By Richard Johnstone | 17 July 2013
Maintaining current spending levels on pensions and healthcare will put public sector debt on course to hit 99% of economic output within 50 years, the Office for Budget Responsibility has warned.
The watchdog’s annual Fiscal sustainability report said that this ‘unsustainable upward trajectory’, caused by the ageing population, would likely require action to reduce costs or increase taxes.
The report, published today, found that government spending cuts, and economic growth, is likely to reduce public sector spending from its current level of 40.5% of total gross domestic product in 2012/13 to 36.1% by 2020/21.
However, today’s report warned that spending, as a proportion of GDP, will then rise to 40.6% by 2062/63 if current entitlements on health, pensions and social care are maintained. This amounts to a £61bn increase in current spending.
As a result, public sector debt is projected to rise from around 75.1% of economic output in 2012/13 to 99% by the end of the forecast period.
This means the public finances will ‘come under pressure over the longer term’. If the government wanted to return debt to the level it was at before the financial crisis – around 40% of GDP – by 2062/63, there would need to be around £19bn of additional cuts, or tax rises, in 2018/19, and then an extra £7bn each following decade.

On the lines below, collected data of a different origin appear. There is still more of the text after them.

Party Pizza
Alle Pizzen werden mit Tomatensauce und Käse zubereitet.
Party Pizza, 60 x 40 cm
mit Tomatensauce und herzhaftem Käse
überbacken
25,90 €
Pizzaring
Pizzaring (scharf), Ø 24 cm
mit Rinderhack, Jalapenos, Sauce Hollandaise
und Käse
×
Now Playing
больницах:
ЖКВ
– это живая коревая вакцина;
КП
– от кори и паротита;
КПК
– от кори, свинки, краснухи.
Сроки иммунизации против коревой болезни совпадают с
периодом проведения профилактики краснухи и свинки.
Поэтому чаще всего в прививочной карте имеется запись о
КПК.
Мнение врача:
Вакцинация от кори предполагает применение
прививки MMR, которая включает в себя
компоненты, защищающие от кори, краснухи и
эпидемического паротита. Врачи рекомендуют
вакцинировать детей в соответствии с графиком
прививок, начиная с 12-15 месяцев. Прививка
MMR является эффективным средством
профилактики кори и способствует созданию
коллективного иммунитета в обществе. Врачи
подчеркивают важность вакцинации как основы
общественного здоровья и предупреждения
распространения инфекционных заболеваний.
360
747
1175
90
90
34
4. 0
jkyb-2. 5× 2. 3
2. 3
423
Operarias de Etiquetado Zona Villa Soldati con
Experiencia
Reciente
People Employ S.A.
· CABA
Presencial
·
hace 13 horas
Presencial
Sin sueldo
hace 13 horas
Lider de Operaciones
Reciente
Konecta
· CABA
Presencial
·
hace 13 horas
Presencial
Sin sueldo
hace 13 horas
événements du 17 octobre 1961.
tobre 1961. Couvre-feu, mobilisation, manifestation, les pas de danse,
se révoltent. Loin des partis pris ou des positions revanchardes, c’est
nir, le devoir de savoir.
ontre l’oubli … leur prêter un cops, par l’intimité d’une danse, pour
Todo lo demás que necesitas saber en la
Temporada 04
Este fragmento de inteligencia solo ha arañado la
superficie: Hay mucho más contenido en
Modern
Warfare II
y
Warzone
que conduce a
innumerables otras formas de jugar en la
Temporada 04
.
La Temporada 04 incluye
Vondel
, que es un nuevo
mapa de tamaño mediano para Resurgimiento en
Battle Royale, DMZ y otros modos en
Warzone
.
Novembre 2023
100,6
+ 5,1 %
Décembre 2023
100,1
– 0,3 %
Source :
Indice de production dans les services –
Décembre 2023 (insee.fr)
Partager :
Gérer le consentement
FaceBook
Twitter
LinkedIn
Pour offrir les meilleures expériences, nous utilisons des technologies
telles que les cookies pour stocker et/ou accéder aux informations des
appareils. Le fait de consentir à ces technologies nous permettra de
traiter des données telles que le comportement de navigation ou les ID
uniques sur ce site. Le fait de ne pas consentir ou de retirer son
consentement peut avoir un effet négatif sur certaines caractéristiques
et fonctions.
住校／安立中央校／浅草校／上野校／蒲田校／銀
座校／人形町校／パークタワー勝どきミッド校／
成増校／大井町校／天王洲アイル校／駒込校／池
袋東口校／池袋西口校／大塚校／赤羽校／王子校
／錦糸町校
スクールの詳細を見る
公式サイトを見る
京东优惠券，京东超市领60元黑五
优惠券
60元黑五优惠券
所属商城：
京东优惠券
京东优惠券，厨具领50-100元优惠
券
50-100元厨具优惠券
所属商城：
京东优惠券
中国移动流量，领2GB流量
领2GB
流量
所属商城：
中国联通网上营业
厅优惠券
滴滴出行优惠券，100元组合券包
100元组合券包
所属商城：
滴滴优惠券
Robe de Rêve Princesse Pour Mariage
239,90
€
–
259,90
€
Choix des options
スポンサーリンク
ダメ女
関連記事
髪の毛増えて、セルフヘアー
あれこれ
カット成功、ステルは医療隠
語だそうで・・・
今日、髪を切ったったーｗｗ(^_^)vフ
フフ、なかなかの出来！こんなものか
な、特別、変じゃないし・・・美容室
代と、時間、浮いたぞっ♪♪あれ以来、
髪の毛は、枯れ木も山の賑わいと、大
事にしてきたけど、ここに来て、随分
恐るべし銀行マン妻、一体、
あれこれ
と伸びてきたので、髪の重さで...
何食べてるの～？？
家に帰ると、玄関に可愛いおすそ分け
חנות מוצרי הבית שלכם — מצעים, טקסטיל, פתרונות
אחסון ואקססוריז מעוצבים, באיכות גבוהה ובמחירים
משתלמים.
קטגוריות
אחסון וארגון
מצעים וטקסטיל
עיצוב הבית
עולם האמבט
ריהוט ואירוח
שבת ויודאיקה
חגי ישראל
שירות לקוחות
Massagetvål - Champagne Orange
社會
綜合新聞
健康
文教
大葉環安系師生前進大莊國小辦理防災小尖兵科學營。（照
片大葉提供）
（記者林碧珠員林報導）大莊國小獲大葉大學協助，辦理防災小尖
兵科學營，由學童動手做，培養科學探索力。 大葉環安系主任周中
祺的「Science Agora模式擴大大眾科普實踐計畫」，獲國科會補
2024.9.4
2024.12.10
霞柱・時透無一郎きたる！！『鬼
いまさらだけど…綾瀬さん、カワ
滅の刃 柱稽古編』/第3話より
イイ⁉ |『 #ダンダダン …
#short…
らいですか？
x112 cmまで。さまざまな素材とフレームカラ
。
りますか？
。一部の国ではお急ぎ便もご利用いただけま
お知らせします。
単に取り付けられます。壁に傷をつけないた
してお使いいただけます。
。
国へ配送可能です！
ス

The main reason for projected increase in debt is ‘key items of age-related spending’. Health spending is now projected to rise from 7.0% of GDP in 2017/18 to 8.8% in 2062/63, while state pension costs increase from 5.8% of GDP to 8.4% as the population ages. This projected increase is slightly lower than last year’s projection by the OBR, because the planned introduction of the single tier ‘flat rate' pension in April 2017 will reduce spending in 2062/63 by 0.7%.
Public sector pension costs will also go up, the report found, due to the ageing population. Although the government’s reforms to public sector schemes reduced the liabilities by £126bn in the Whole of Government Accounts for 2010/11, the latest figures show an increase in net present value liabilities by £47bn to just over £1 trillion.
Long-term social care costs will also increase, from 1.3% of GDP in 2017/18 to 2.4%, as a result of both the ageing population and the introduction of a lifetime cap on certain long-term care expenses incurred by individuals, following the Dilnot Review. The cap will increase spending by 0.3% of GDP by 2062/63, according to the projections.
This range of higher costs will not be matched by increases in revenues, the OBR warned.
The ‘central projection’ is that government current spending will move into a surplus of 0.9% of GDP by 2017/18 as result of the government’s deficit reduction programme. But annual spending will then move into a deficit of 1.8% of GDP by 2062/63.